It is sad that it takes so many generations.
My parents went to museums with us. We went to summer camps that provided educational activities (fun physics experiments and the like). We got home schooling for learning instruments and our parents were able to help with homework and satisfy our scientific curiosity. And of course we learned the soft skills of how to move in the upper middle class environments, how to approach job interviews and so on.
These aspects help tremendously in striving for a higher education and well paying job. It is also quite interesting to see in my families history, where my parents were the first to get an academic degree, but the grandparents of my parents were already skilled craftsmen, one with 4 master titles in different metal working crafts.
There is only so much the government can do and i’d say that two to three generations are probably the bottom line for how fast it can go on a societal level. In the other countries like Germany there is systemic class discrimination to keep the lower classes low.
I find this data very suspect. Greece is one of the poorer countries in the EU and somehow it takes fewer generations than far more rich countries like France and Germany?
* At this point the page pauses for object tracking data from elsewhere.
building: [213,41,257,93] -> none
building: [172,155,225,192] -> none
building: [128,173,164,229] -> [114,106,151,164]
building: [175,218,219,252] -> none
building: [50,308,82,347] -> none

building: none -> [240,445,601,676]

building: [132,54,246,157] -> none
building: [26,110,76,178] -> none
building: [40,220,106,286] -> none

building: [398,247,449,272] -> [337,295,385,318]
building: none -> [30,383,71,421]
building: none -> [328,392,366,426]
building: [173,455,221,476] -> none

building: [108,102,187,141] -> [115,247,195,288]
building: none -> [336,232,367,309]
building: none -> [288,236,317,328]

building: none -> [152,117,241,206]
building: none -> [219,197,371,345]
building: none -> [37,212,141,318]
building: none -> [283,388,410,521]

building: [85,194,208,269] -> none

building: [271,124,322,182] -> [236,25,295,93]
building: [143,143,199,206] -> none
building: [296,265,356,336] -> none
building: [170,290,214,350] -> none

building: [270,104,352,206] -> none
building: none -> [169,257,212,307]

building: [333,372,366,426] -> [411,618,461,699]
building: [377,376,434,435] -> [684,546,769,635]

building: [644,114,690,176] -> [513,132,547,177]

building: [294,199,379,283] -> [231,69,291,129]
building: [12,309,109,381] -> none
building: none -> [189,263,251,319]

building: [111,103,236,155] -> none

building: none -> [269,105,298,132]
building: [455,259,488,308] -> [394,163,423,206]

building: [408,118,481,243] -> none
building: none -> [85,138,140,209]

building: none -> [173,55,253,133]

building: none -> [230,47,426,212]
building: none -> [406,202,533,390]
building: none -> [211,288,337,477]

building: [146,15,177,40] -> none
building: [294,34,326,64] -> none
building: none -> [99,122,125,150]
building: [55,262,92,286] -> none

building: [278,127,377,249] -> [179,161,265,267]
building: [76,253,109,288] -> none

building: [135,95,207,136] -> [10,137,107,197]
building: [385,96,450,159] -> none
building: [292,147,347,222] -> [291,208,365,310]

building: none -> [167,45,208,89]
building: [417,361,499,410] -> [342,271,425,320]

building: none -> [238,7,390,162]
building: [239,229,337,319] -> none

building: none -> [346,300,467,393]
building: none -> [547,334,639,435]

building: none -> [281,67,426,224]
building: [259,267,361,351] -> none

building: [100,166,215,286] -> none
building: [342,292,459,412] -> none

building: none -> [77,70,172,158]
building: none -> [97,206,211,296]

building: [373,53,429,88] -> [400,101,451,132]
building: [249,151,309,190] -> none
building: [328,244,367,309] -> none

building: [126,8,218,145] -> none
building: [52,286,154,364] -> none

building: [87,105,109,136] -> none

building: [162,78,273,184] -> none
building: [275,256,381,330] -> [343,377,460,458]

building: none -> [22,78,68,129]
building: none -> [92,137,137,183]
The only thing that makes sense is that they mention the mean salary, so Greek wages are so low that you don’t need much to get up into the mean salary range, I guess.
It doesnt matter as much how high your wage is relative to other countries, when i suffices to afford a middle class life in your country.
Germany is particularly bad, because we have a class segregated high school system and the assistance systems to help low income households to get their kids to study at an university are reaching less people and are also insufficient because the rates were not adjusted to inflation. Oh and also thanks to many loopholes in the inheritance tax rich people can inherit without taxation whereas middle class people have to pay taxes. Finally eastern Germany was colonized and sold pennys on the hundred dollar bills to the western German Elites, creating a huge wealth disparity where most people are simply prized out of investing into anything lasting.